Wireless foetal monitor
The monitoring of foetal heart rate and contraction during pregnancy and labour has been clinical practice over the last 40 years – helping evaluate the wellbeing of the unborn baby and mother. Two belts wrapped around the mother’s abdomen have been used to hold separate transducers connected to a bedside monitor called a cardiotocograph (CTG). Now, a team of engineers and healthcare experts have invented a wireless waterproof patch system that reliably and accurately measures a baby’s heartbeat without belts.
The Monica wireless patch is a single-use, peel-and-stick disposable item that attaches to the woman’s abdomen using adhesives.
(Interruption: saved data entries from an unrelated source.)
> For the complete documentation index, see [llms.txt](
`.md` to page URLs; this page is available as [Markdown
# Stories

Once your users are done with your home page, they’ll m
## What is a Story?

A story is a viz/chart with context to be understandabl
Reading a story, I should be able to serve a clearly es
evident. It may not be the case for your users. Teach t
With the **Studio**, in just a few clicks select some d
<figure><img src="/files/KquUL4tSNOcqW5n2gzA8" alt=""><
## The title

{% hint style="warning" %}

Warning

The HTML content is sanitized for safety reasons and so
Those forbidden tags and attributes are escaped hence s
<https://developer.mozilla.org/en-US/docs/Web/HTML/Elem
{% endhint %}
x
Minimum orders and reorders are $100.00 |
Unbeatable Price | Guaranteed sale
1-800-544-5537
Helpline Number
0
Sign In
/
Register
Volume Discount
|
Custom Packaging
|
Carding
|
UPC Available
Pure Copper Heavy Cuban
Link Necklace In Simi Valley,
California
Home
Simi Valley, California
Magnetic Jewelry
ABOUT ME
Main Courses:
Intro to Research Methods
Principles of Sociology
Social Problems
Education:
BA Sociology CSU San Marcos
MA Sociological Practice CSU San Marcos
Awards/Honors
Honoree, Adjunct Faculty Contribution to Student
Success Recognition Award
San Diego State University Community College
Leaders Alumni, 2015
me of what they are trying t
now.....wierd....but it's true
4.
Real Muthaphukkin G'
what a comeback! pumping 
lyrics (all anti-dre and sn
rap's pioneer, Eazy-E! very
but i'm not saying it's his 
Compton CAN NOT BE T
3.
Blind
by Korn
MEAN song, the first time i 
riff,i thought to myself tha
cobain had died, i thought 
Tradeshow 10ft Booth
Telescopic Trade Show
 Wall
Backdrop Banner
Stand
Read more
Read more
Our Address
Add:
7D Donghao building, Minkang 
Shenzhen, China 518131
The patch incorporates electrocardiogram (ECG) electrode areas that pick up ECG and electromyogram (EMG) signals from the skin surface and passes them to the Monica Pod. The reusable pod magnetically connects to the patch to gather both the foetal and maternal ECG and EMG signals. This small electronic pod then filters, digitises and processes these signals to extract, in real time, the foetal and maternal heart rate, plus uterine activity (contractions) data. The pod wirelessly transmits this data to a bedside interface monitor directly connected to an installed base CTG machine, enhancing the efficiency of valuable hospital resources.
Before achieving European CE approval and US Food and Drug Administration approval in 2011, the device had to demonstrate over 90% success rate. It did this and succeeded in achieving just 0.4% foetal/maternal heart rate confusion compared with 10% of its nearest competitor. Previously, the need to frequently move the transducer belts to capture the heartbeats had taken a medic’s time away from focusing on the mother-to-be. The innovative patch means that there is no need to reposition the device.
the device had to demonstrate over 90% success rate. It did this and succeeded in achieving just 0.4% foetal/maternal heart rate confusion compared with 10% of its nearest competitor
Research on this innovation started in the 1990s within the Department of Electrical and Electronic Engineering at the University of Nottingham. Electronics engineer Professor Barrie Hayes-Gill and biomedical engineer Professor John Crowe recognised the signature differences between the foetal and maternal ECG as a way of separating the two intertwined signals. However, because the foetal ECG was so small, the electronic noise on the mother’s abdomen interfered significantly with the signal. The team worked to reduce the noise and eventually increased the visibility of the many foetal ECG complexes. They then created a three-channel abdominal system, which ensures that if the foetus moves out of range of one channel, it falls into the range of another. These features were subsequently combined into four international patents.
In 2005, Professor Hayes-Gill formed Monica Healthcare, a university spin-out, with electronic engineering colleagues, Dr Carl Barratt and Dr Jean Francois Pieri, along with mechanical engineer, Dr Terence Martin. With £500,000 of venture capital funding, Monica Healthcare worked to file a further eight patents and published work indicating significant improvements over the belt-based systems. In 2017, the company was sold to GE Healthcare – its North American distribution partner – which has led to the product, now called the Monica wireless patch®, being available to millions worldwide.
The patch allows mothers to move around freely while being monitored, which can help to shorten labour, reduce interventions and help the birthing experience
The patch allows mothers to move around freely while being monitored, which can help to shorten labour, reduce interventions and help the birthing experience. The device overcomes heart-rate confusion between mother and unborn child and is unaffected by high body mass index, unlike the traditional belt ultrasound method.
The Monica device has won many obstetric and engineering awards. The latest engineering award came in November 2019, when the Royal Academy of Engineering awarded the team with the Colin Campbell Mitchell Award.